Objectives. Receptor activator of NF-kappa B ligand (RANKL) and osteoprotegerin (OPG) have been demonstrated to be critical regulators of osteoclast generation and activity. In addition, RANKL has been implicated as an important mediator of bone erosion in rheumatoid arthritis (RA). However, the expression of RANKL and OPG at sites of pannus invasion into bone has not been examined. The present study was undertaken to further elucidate the contribution of this cytokine system to osteoclastogenesis and subsequent bone erosion in RA by examining the pattern of protein expression for RANKL, OPG and the receptor activator of NF-kappa B (RANK) in RA at sites of articular bone erosion. Methods. Tissues from 20 surgical procedures from 17 patients with RA were collected as discarded materials. Six samples contained only synovium or tenosynovium remote from bone, four samples contained pannus-bone interface with adjacent synovium and 10 samples contained both synovium remote from bone and pannu-bone interface with adjacent synovium. Immunohistochemistry was used to characterize the cellular pattern of RANKL, RANK and OPG protein expression immediately adjacent to and remote from sites of bone erosion. Results. Cellular expression of RANKL protein was relatively restricted in the bone microenvironment; staining was focal and confined largely to sites of osteoclast-mediated erosion at the pannus-bone interface and at sites of subchondral bone erosion. RANK-expressing osteoclast precursor cells were also present in these sites.
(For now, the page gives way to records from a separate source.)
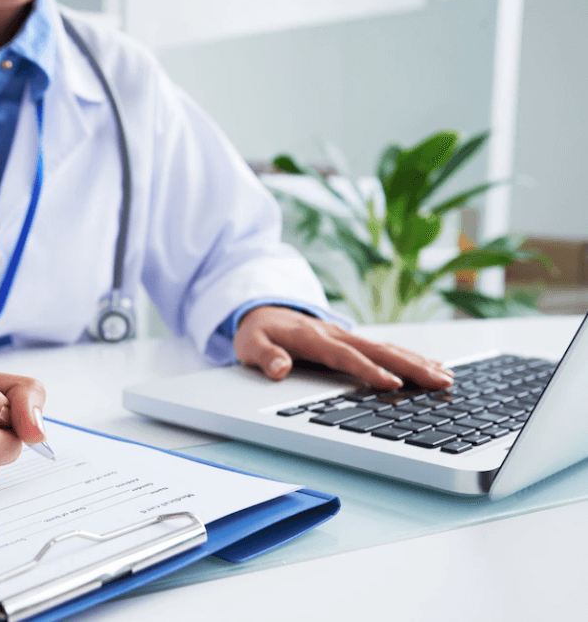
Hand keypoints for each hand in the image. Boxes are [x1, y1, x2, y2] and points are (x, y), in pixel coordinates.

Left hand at [233, 306, 453, 390]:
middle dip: (410, 366)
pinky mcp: (352, 341)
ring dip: (417, 362)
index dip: (368, 370)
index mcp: (313, 338)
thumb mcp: (250, 345)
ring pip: (387, 348)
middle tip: (439, 382)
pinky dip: (408, 357)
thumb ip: (265, 356)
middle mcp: (336, 334)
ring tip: (446, 378)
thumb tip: (279, 369)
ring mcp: (346, 336)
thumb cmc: (257, 332)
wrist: (262, 311)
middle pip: (378, 351)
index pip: (346, 356)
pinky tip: (430, 367)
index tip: (391, 385)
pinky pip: (384, 349)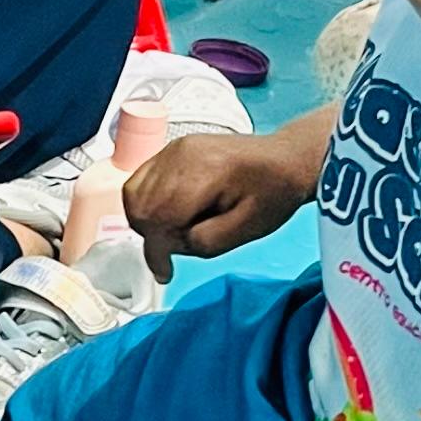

OPG protein expression was observed in numerous cells in synovium remote from bone but was more limited at sites of bone erosion, especially in regions associated with RANKL expression. Conclusions. The pattern of RANKL and OPG expression and the presence of RANK-expressing osteoclast precursor cells at sites of bone erosion in RA contributes to the generation of a local microenvironment that favours osteoclast differentiation and activity. These data provide further evidence implicating RANKL in the pathogenesis of arthritis-induced joint destruction.